Regardless of the form in which carbohydrate is ingested, it is converted by the digestive enzymes to glucose or similar "simple sugars" and then absorbed into the blood. If there were no provision for rapid storage of glucose in the tissues, its concentration in the blood would rise steeply following a meal, and much of it would be excreted by the kidney and hence lost to the body. Fortunately, much of the glucose absorbed into the blood is removed by the liver and the skeletal muscles and stored as glycogen. The conversion of glucose to glycogen ("glycogenesis") is regulated by the hormone insulin. In the disease diabetes, insulin is deficient or absent and the blood sugar is characteristically high.
The tissues of the body are constantly removing glucose from the blood to use in their metabolic processes and corresponding amounts of glucose must be added to the blood from reserve stores. This is accomplished by the breakdown of glycogen to glucose ("glycogenolysis") under the influence of another hormone, adrenalin. This reaction occurs primarily in the liver and to a lesser extent in the skeletal muscles. The net result is that glucose is stored as glycogen following meals and then reconverted to glucose at a rate sufficient to balance the withdrawal of glucose from the blood by active tissues.
During light exercise, the ordinary rate of delivery of glucose to the blood from the storage depots is adequate to balance the rate of glucose utilization by the muscles, and the blood sugar level is unchanged. As exercise increases in intensity, especially if it is accompanied by emotional excitement, the secretion of adrenalin by the adrenal glands becomes excessive (insofar as blood sugar regulation is concerned) and glucose is added to the blood from the glycogen storage reservoirs at a faster rate than the metabolic activities of the contracting muscles require. The result is a rise in the blood sugar concentration. This effect is more pronounced in intermittent than in continuous exertion. If the exercise is both strenuous and prolonged (as in a marathon race), the blood sugar level often shows a gradual fall, sometimes to half the normal value. This is interpreted as indicating exhaustion of available glycogen stores.

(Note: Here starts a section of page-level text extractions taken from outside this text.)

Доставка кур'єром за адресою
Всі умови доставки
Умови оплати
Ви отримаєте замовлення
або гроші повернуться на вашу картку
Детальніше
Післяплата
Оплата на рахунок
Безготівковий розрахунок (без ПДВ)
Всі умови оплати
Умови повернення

The foregoing discussion has definite implications for the practical management of the diet of athletes. In the first place, the evidence, though conflicting in certain respects, clearly emphasizes the importance of carbohydrate in the energy metabolism of muscle. There is no evidence to support the common belief that candy and other sweets should be restricted during training, unless they diminish the appetite and thus reduce the food intake at the regular meals. On the other hand, since prolonged and exhausting exercise is required to lower the blood sugar level, there would seem to be no practical advantage in the administration of sugar in various forms before or during most types of athletic contests. Any apparent increase in performance which may result is probably psychological in origin. The situation is somewhat different in the case of exhausting exercise which is prolonged over a period of hours. Here the exhaustion of glycogen reserves and the consequent lowering of the blood sugar may be a dominant factor in bringing about complete exhaustion.
It is worth pointing out that the outstanding symptoms of extreme physical exhaustion such as incoordination of movements, collapse and unconsciousness are referable not to the muscles but to the central nervous system. The brain, unlike skeletal muscles, has no available carbohydrate stores and cannot fall back on the metabolism or other substances when its glucose supply is curtailed. It depends, from moment to moment, on the glucose (and lactic acid) brought to it by the blood; when the blood glucose level falls, brain function is depressed and unconsciousness usually occurs when the blood sugar concentration drops below 40 mg. per cent.